IF Statement in App

In a custom app I have a statement as follows:
If (device.currentswitch == "on") { do something}.

If the device has multiple true, how does it handle this? Does it interate thru all the devices and they all have to be on? Or is it an OR type interation?

multiple true makes the input a list.

So you would typically iterate the list depending if you want or/any or and/all

But what does it do by default? Or what I entered just doesn't do anything?

I only had one device selected, even tho multiple was true. And it didn't work.
If I did a log.debug "${device.currentswitch}" It displayed the value just fine.

It's no biggy, just wondering what the default execution of the IF is in this case. If there is any.

If you have multiple == true, but only a single device selected, it behaves the same as if multiple == true was not selected.

The difference comes when you have multiple==true and multiple devices are selected....
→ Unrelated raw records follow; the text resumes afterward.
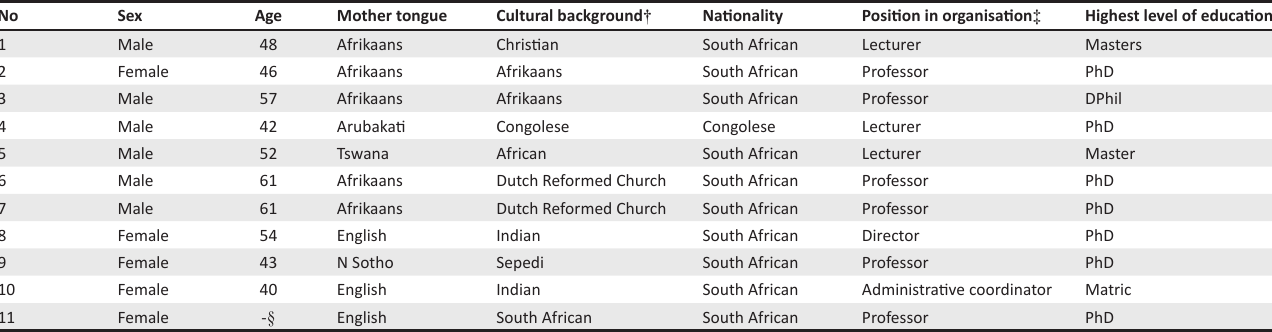
TABLE 1: Demographic information.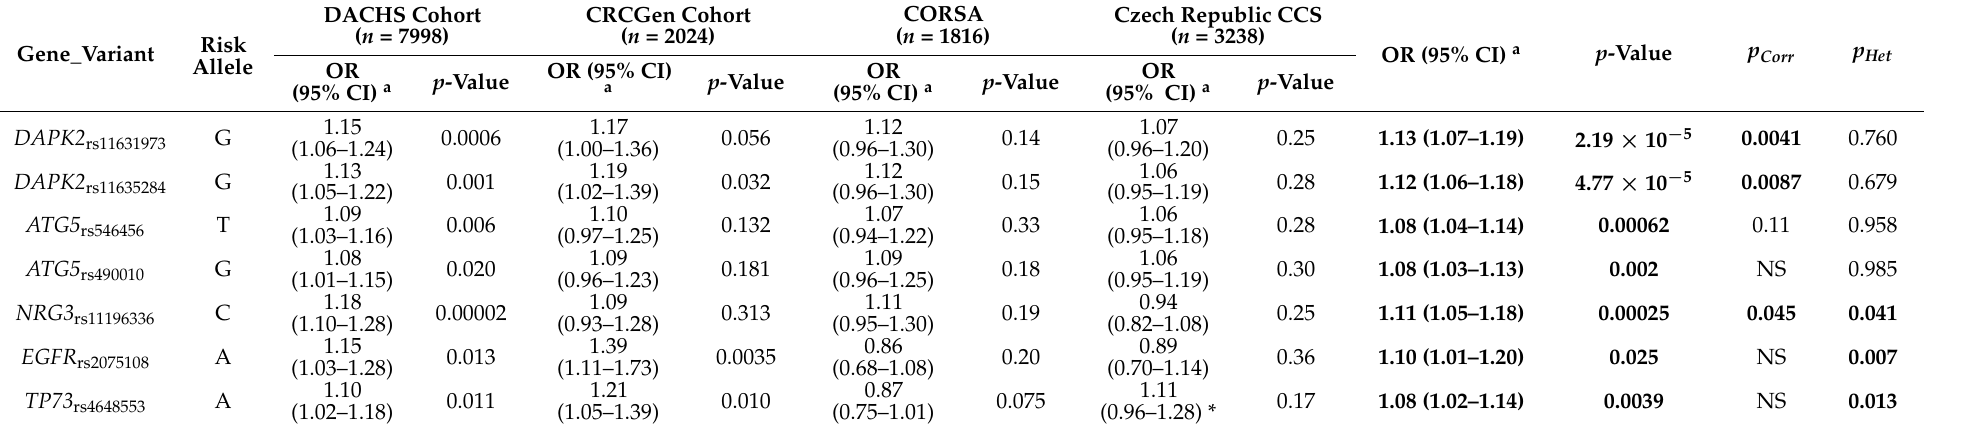
Table 2. Association estimates of the most interesting autophagy-related variants and CRC risk in the four study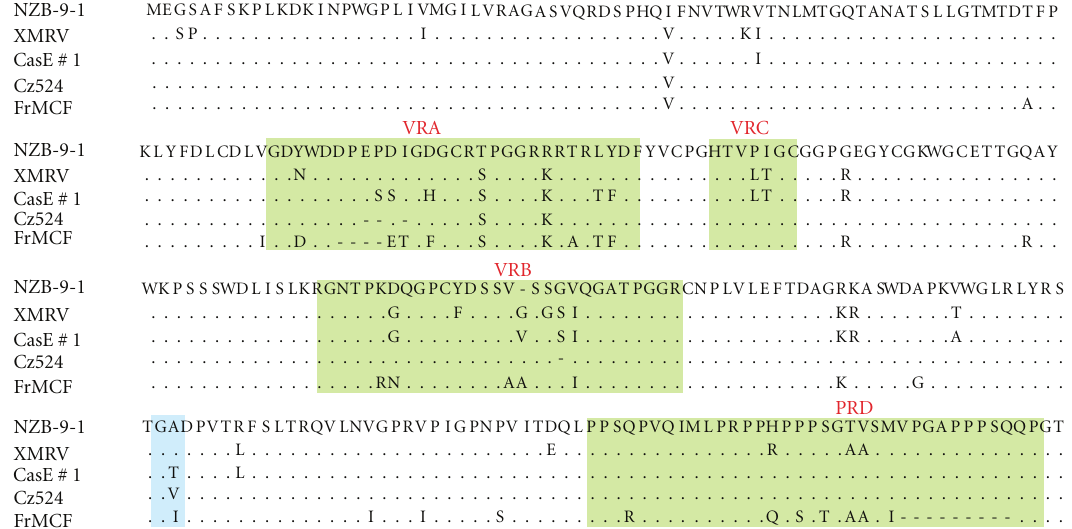
Figure 4: Alignment of the predicted amino acid sequences of the N-terminal portion of the Env sequences of various XP-MLVs. Included are the prototype NZB-9-1 X-MLV, the Friend FrMCF P-MLV, the wild mouse isolates CasE#1 and Cz524, and XMRV. Green blocks identify the three variable domains of the RBD and the PRD, and a blue block identifies two residues that influence species tropism [93].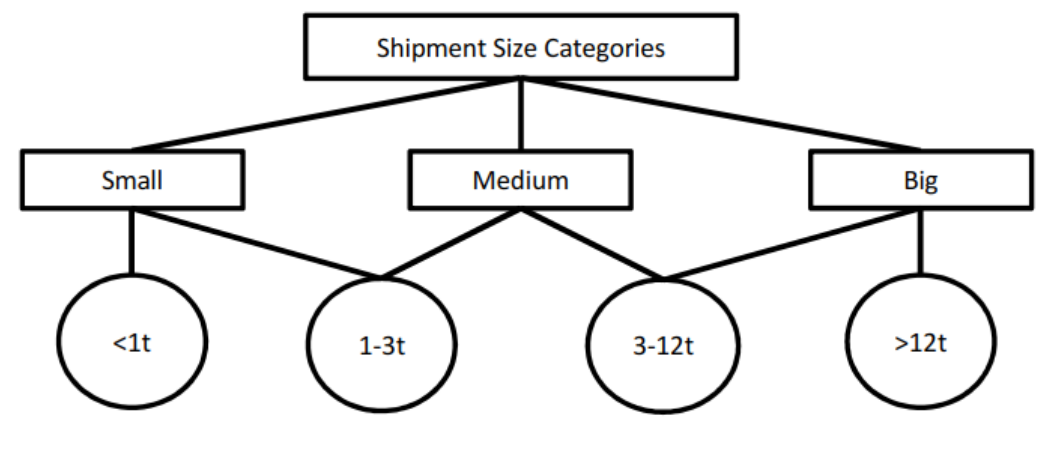
Figure 3: Structure of the cross-nested logit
But it didn't work that way. The IF statement never evaluated true even tho the one device was on. When I changed it to device.currentswitch[0] == "on" then it worked.

I guess you need to show the input statement for device

In general I would not overload the variable device in an input statement, as it is predefined in device handlers to refer to this device instance.

This is the input statement:
input "garageOnLights", "capability.switch", required: true, multiple: true, title: "Garage Lights To Turn On"

In this case I don't need multiple so it isn't any big deal. It just caused me some debugging trying to figure out why it didn't work. Took a while to realize I had multiple true. And thus got me wondering what the default execution was.

Again, no big deal, just curious.

Not sure if it matters but all documentation has camelCase for “currentSwitch”.

This is some code I have in one of my apps that has multiple switches, offSwitches being the input:
def onSwitchList = offSwitches.findAll { it?.latestValue("switch") == "on" }
def anyOn = onSwitchList.size() > 0 ? true : false
if (anyOn) {
//do something
}

Believe that the multiple: true always returns a list thus something like:

garageOnLights.each {
   if (it.currentSwitch == 'on) {
      doSomethingHere
   }
}

would be more appropriate.

With multiple: true, device.currentSwitch is a list, not a string like 'on' or 'off' -- even with just a single device selected. So it's [thisDevice] or [firstDevice, secondDevice], etc. .currentSwitch will do the same thing, and give ["on"] or ["on", "off"], etc.

If you want to know if any of them are on, you could do
device.currentSwitch.contains("on")

If you want to know that all of them are on you could do !device.currentSwitch.contains("off")

And then you can iterate through the list with
device.each{if(it.currentSwitch == "on") ....}

3 Likes

So I could have done in my IF ==["on"] and probably had it work.

Along those lines will either currentswitch or currentSwitch work? Seems like it is different for different things.

I appreciate all the help in clearing it up.

It should always be currentAttributeName, or currentValue("attributeName").

The test for ["on"] would only work if you knew that only a single device was selected, which means why would you use multiple:true in the first place?